The greater challenge, Marsit says, is getting researchers and clinicians to think in these terms.

"We've learned that people still want to come in with a very specific angle," he says. "Trying to bring together those discussions is a big part of what we do at the center."

NEXUS also aims to bridge these scientific silos. Habre hopes that the field of exposomics could pave a way for the future of biomedical research and clinical science to be more cohesive.

"What I always recommend to early-career folks is to try to really be that person who is interdisciplinary," she says. "Listen to other experts in other domains. Think about how they think about problems. You'd be surprised how hard that is."

She envisions a future in which the various disciplines coordinate to build exposomic profiles for individuals that will be a part of their electronic medical records and that could inform a more personalized approach to treatment and prevention of disease.

"Among the first questions clinicians ask when they see their patients is to get their 'social' history - for example, how much they smoke, drink, and their family histories," Patel says. "Exposomics has an opportunity to operationalize that social history. The exposome expresses a source for finding modifiable risk factors for screening or prevention and, potentially, to be used at the bedside for clinical decision-making for patients who already have a disease."

Currently, Miller is leading a multicenter effort, funded by a $39.5 million grant from the Advanced Research Projects Agency for Health, focused on using exposomics, specifically with mass spectrometry and bioinformatics, to study how various exposures and drugs interact with one another to make medications more or less effective.

Part of that project is to create Clinical Laboratory Improvement Amendments (CLIA)-certified blood tests that physicians can order to better understand how to optimize medication management for individual patients.

"Clinicians are used to trial and error" when prescribing medications, Miller says. "Why don't we see if we can make that better?"
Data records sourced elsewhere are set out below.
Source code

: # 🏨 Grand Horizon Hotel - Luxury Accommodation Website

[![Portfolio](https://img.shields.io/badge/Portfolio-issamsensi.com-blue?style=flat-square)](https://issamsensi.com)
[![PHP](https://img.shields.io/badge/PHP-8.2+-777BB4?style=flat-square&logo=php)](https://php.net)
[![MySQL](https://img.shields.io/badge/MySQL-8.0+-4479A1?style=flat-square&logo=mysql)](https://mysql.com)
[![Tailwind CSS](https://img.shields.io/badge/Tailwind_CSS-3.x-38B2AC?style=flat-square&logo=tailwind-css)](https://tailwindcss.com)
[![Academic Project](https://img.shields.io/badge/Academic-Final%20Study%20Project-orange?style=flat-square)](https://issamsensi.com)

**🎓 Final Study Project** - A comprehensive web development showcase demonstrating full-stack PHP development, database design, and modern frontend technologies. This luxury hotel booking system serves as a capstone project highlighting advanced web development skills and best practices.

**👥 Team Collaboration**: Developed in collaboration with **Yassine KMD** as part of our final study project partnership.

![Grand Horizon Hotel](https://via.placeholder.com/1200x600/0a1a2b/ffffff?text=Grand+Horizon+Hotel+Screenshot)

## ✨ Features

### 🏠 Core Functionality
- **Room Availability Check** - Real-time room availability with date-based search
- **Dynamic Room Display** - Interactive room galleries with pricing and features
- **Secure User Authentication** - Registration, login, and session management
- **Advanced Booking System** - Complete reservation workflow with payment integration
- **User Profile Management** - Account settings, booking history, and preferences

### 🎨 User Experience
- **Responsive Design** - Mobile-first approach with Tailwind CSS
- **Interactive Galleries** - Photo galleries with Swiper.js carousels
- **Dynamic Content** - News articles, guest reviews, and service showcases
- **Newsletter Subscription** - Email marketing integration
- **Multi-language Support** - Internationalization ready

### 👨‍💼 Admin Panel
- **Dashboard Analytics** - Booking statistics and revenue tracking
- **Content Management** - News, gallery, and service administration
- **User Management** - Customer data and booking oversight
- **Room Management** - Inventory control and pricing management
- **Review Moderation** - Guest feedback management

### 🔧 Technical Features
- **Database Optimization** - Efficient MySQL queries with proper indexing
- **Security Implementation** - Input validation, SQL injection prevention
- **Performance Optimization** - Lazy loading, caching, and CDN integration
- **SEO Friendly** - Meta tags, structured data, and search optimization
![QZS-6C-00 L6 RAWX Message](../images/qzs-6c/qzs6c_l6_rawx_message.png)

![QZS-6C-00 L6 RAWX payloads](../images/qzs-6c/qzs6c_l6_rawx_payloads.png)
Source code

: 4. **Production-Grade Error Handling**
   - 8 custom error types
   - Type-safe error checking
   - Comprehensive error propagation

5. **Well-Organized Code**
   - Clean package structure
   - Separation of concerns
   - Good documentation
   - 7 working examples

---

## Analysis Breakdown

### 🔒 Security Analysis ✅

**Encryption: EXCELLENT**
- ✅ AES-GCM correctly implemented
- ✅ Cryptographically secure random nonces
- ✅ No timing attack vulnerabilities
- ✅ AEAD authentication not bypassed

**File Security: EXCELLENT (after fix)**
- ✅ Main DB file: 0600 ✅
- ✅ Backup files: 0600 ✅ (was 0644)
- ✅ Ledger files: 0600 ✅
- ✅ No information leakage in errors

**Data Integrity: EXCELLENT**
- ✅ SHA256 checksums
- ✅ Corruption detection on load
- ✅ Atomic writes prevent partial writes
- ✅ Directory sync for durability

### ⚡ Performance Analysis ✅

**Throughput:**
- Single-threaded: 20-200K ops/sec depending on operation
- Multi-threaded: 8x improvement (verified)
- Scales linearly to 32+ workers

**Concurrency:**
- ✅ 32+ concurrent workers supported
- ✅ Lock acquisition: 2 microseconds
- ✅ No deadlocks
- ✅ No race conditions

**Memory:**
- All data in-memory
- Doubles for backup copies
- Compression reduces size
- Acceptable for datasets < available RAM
Habre is careful to note that this concept of personalized medicine doesn't negate the need for public health. Exposomics can identify specific environmental and social triggers for disease that will require a broader policy approach to address. Often, she observes, scientists become protective of their own approach, at times to the detriment of alternative ones.

"We need people who know how to work across fields and domains, and not just live in their silos," Habre says. "That's what it's going to take to get exposomics to the vision."
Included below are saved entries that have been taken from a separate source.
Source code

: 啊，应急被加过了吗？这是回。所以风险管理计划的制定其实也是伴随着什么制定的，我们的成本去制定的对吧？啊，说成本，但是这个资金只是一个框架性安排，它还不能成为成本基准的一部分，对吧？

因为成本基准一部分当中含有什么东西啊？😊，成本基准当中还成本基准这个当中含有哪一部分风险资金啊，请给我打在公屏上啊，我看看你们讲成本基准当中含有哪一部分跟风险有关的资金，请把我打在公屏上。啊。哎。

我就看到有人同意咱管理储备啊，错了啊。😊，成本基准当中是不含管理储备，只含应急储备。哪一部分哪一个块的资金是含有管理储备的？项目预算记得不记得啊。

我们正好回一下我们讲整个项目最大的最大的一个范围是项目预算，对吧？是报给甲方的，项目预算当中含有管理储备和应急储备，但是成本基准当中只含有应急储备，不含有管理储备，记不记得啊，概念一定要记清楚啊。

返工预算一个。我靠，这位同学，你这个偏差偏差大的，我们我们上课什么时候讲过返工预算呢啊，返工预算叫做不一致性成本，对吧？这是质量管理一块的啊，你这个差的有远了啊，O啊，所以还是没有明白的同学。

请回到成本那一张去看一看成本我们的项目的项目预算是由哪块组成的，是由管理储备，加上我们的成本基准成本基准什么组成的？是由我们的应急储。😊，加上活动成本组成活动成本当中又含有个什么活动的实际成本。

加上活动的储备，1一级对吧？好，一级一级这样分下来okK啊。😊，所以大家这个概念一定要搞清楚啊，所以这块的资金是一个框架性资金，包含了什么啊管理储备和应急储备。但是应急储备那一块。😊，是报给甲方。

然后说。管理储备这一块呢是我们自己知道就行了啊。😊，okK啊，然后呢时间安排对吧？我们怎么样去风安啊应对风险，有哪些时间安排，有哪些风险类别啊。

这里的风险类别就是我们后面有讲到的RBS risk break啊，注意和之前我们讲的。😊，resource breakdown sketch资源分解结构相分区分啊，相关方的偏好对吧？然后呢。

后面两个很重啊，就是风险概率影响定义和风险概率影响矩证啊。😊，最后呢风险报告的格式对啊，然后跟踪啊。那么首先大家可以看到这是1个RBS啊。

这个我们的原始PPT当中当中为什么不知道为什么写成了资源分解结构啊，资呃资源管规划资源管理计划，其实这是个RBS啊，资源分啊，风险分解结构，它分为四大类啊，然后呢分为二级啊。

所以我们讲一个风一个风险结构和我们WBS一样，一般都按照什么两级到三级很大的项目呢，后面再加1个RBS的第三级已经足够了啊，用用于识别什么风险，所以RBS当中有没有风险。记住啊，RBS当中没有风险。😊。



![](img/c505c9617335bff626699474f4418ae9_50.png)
As part of their efforts to work globally on this vision, Miller, Patel, and Habre attended an international exposomics conference in the Czech Republic in mid-October 2025.

One of the events took place at the Mendel Museum, dedicated to Gregor Mendel, known as the father of experimental genetics. Miller says he had a long conversation with a leading European geneticist who, before they spoke, had never heard of exposomics.

"By the end of the conversation, he was saying that we have to have both," Miller says. "The genomics and exposomics. They complement each other."